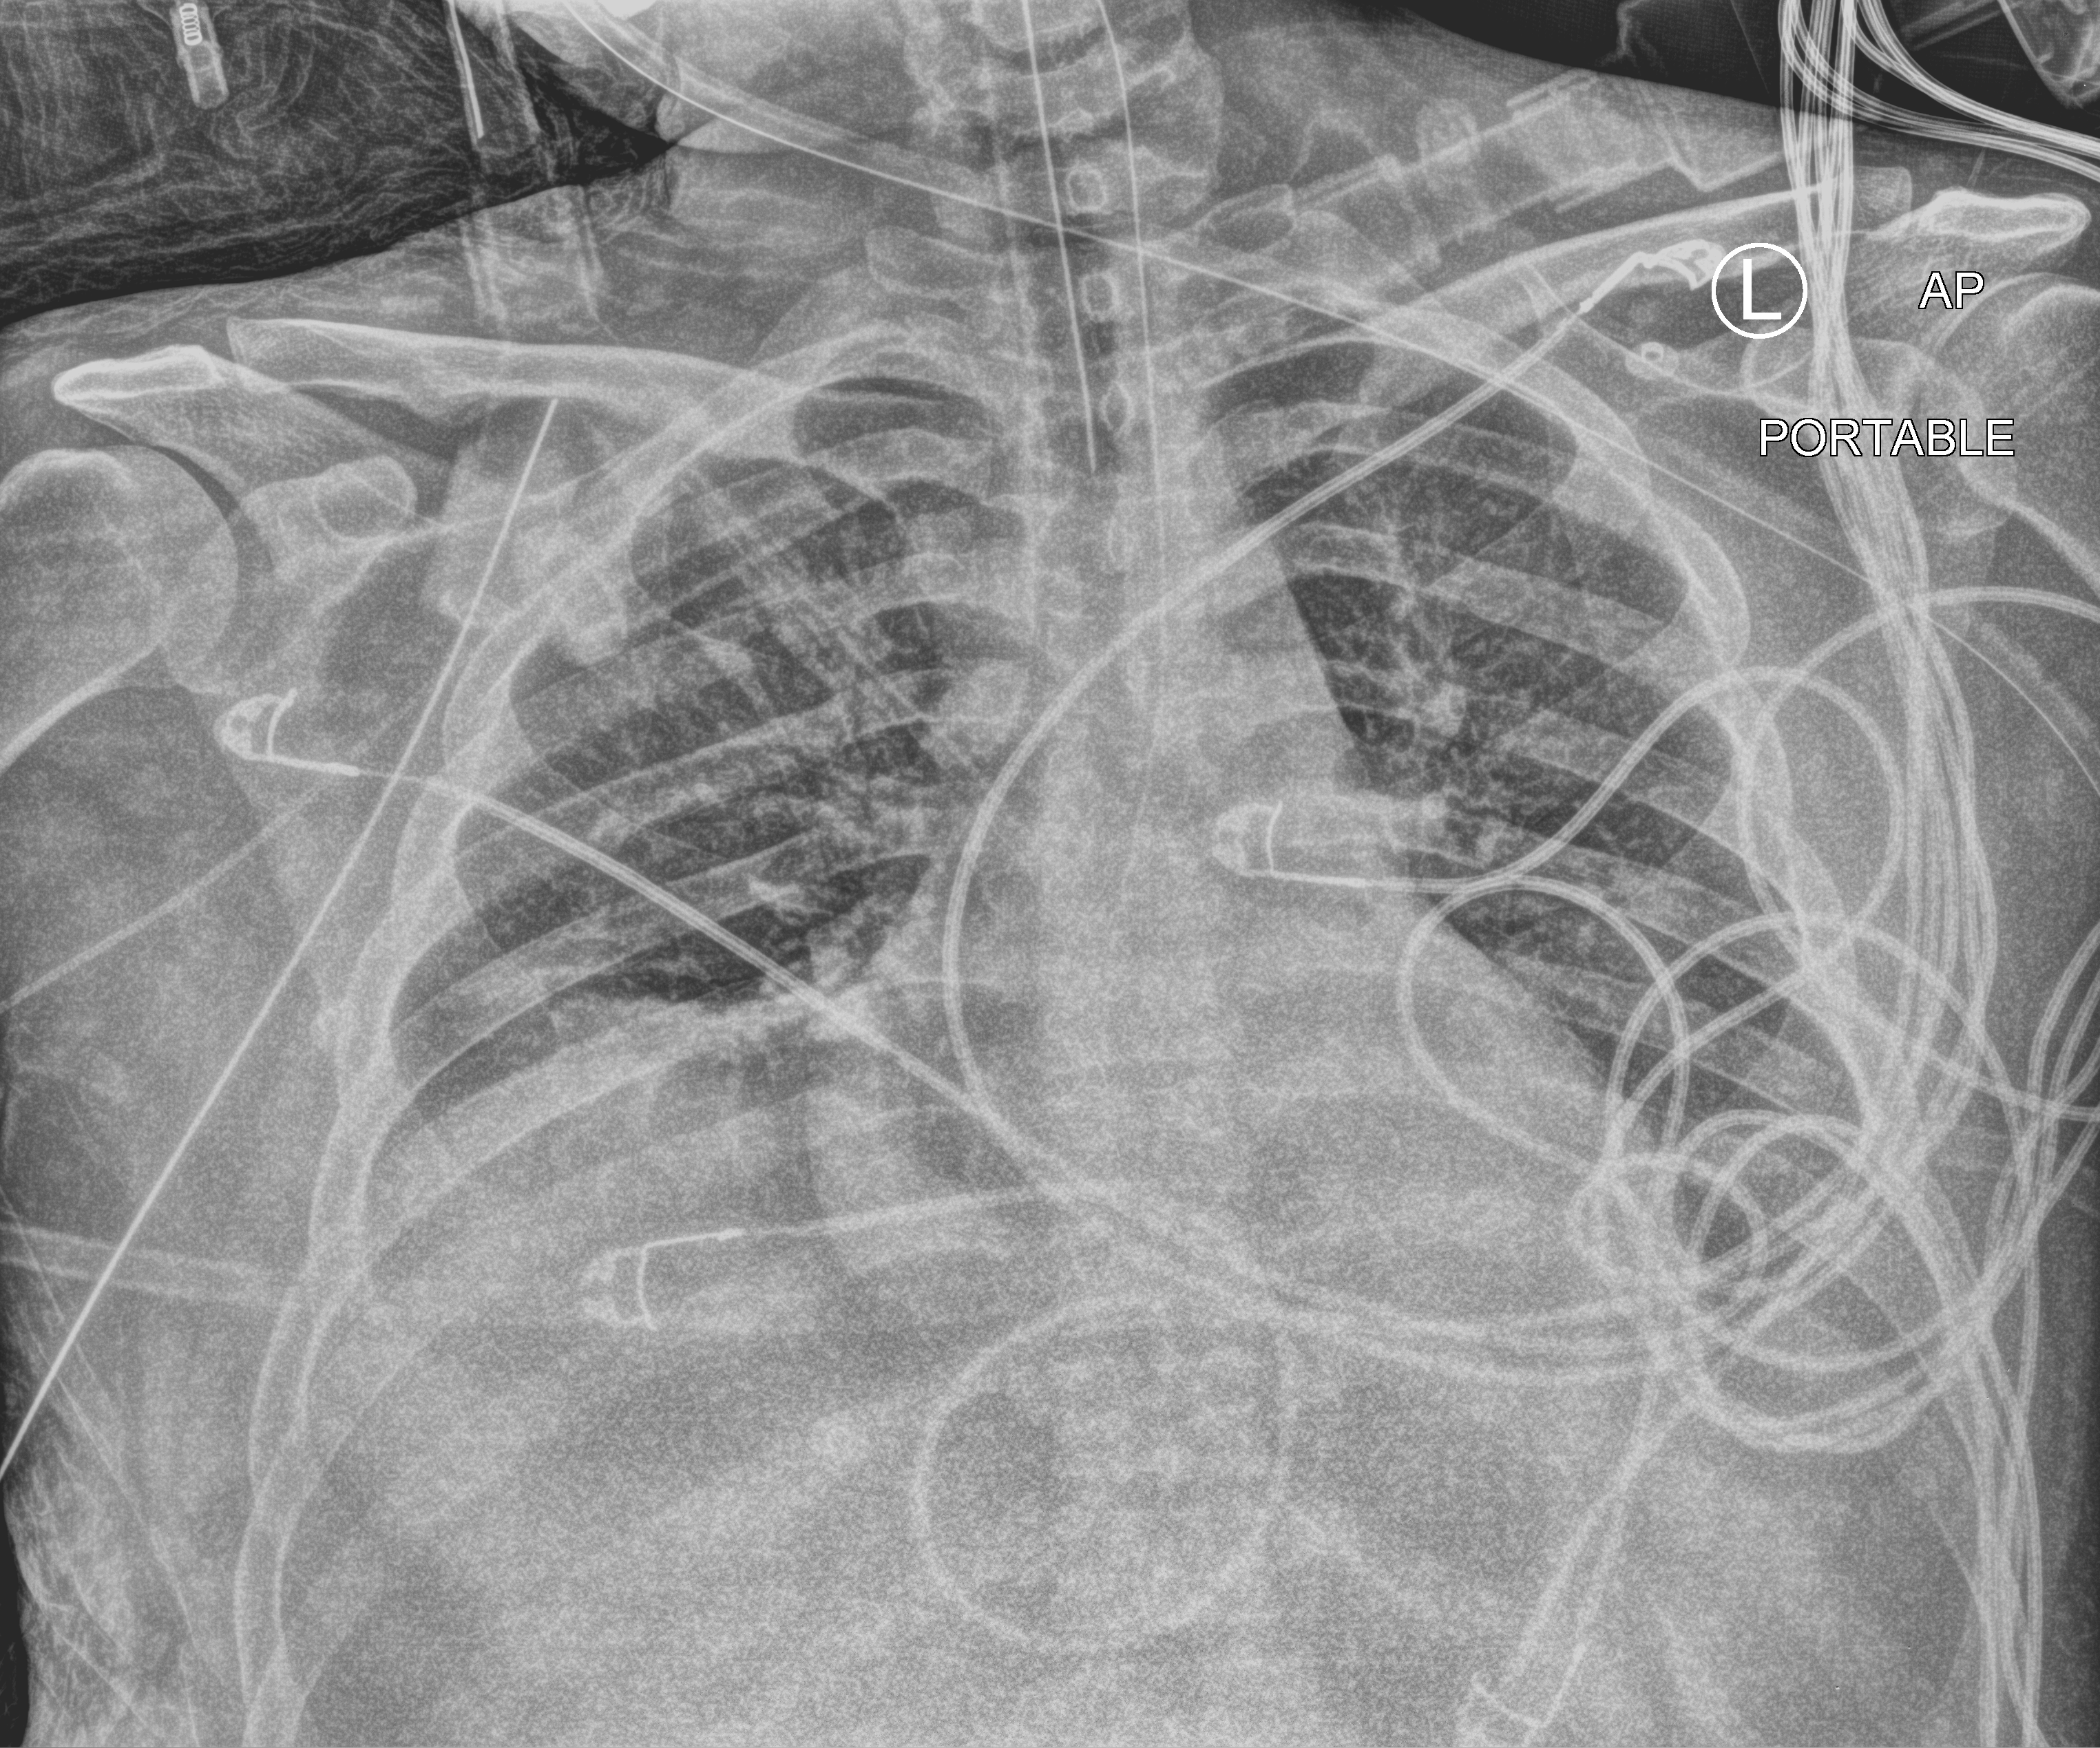
Bedside chest radiograph (computed radiography); anteroposterior (AP) projection. Patient hospitalised with COVID-19; male, aged 18–59 years.
Hospital-stay facts (about this admission, not read from this image; timing relative to this image not recorded):
- other chronic lung disease (admission record): no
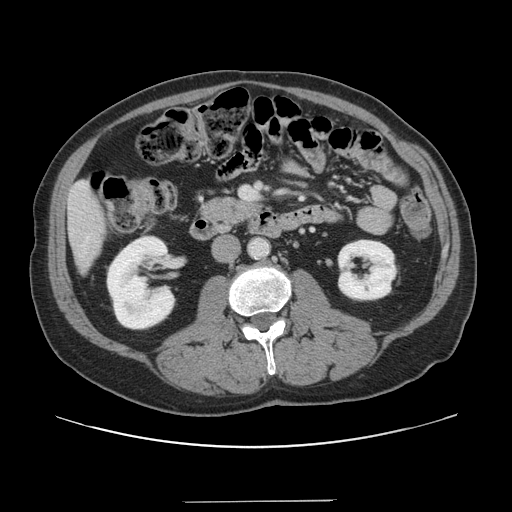
Contrast-enhanced abdominal CT, one axial slice. Slice 44 of 151 in the series (ordered by position). Intravenous contrast given. Soft-tissue window (W 400 / L 40 HU). 512 × 512 image matrix, field of view 399 × 399 mm. From the clinical record (not read from this slice): patient: male, age 41 years at operation; diagnosis: colorectal cancer liver metastases, imaged before liver resection; multiple liver metastases: no; largest metastasis: 2.1 cm; disease in both lobes: no.
Structures marked on this image (outlined manually by an expert reader):
- liver: bounding box <69,183,105,269> (left, top, right, bottom; pixels)
- planned liver remnant (the part of the liver to remain after resection): <69,183,105,269>
- portal vein (with intrahepatic branches): <242,187,253,199>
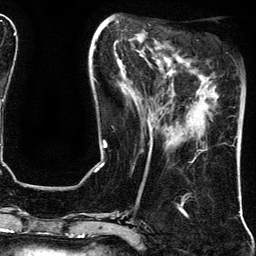
Breast MRI (dynamic contrast-enhanced), one axial slice. Slice 50 of 134 in the series (ordered by position). Cropped to one breast. Dynamic contrast-enhanced series, time point 2 of 5 at this slice position (early post-contrast). 3 T. TE 4.2 ms, TR 7.9 ms. 256 × 256 image matrix, field of view 200 × 200 mm. Female patient.
Annotated regions visible in this slice (semi-automatic segmentation, software-assisted and operator-edited):
- enhancing-tissue mask used for the functional tumour volume (all voxels passing the contrast-enhancement thresholds inside the analysis volume; usually the tumour): bounding box [x1, y1, x2, y2] px = [202, 150, 205, 152]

==================================================

• Task objective
Leave out every picture and copy the rest of the records exactly.

• Result for this task
Bedside chest radiograph (computed radiography); anteroposterior (AP) projection. Patient hospitalised with COVID-19; male, aged 18–59 years.
Hospital-stay facts (about this admission, not read from this image; timing relative to this image not recorded):
- other chronic lung disease (admission record): no
Contrast-enhanced abdominal CT, one axial slice. Slice 44 of 151 in the series (ordered by position). Intravenous contrast given. Soft-tissue window (W 400 / L 40 HU). 512 × 512 image matrix, field of view 399 × 399 mm. From the clinical record (not read from this slice): patient: male, age 41 years at operation; diagnosis: colorectal cancer liver metastases, imaged before liver resection; multiple liver metastases: no; largest metastasis: 2.1 cm; disease in both lobes: no.
Structures marked on this image (outlined manually by an expert reader):
- liver: bounding box <69,183,105,269> (left, top, right, bottom; pixels)
- planned liver remnant (the part of the liver to remain after resection): <69,183,105,269>
- portal vein (with intrahepatic branches): <242,187,253,199>
Breast MRI (dynamic contrast-enhanced), one axial slice. Slice 50 of 134 in the series (ordered by position). Cropped to one breast. Dynamic contrast-enhanced series, time point 2 of 5 at this slice position (early post-contrast). 3 T. TE 4.2 ms, TR 7.9 ms. 256 × 256 image matrix, field of view 200 × 200 mm. Female patient.
Annotated regions visible in this slice (semi-automatic segmentation, software-assisted and operator-edited):
- enhancing-tissue mask used for the functional tumour volume (all voxels passing the contrast-enhancement thresholds inside the analysis volume; usually the tumour): bounding box [x1, y1, x2, y2] px = [202, 150, 205, 152]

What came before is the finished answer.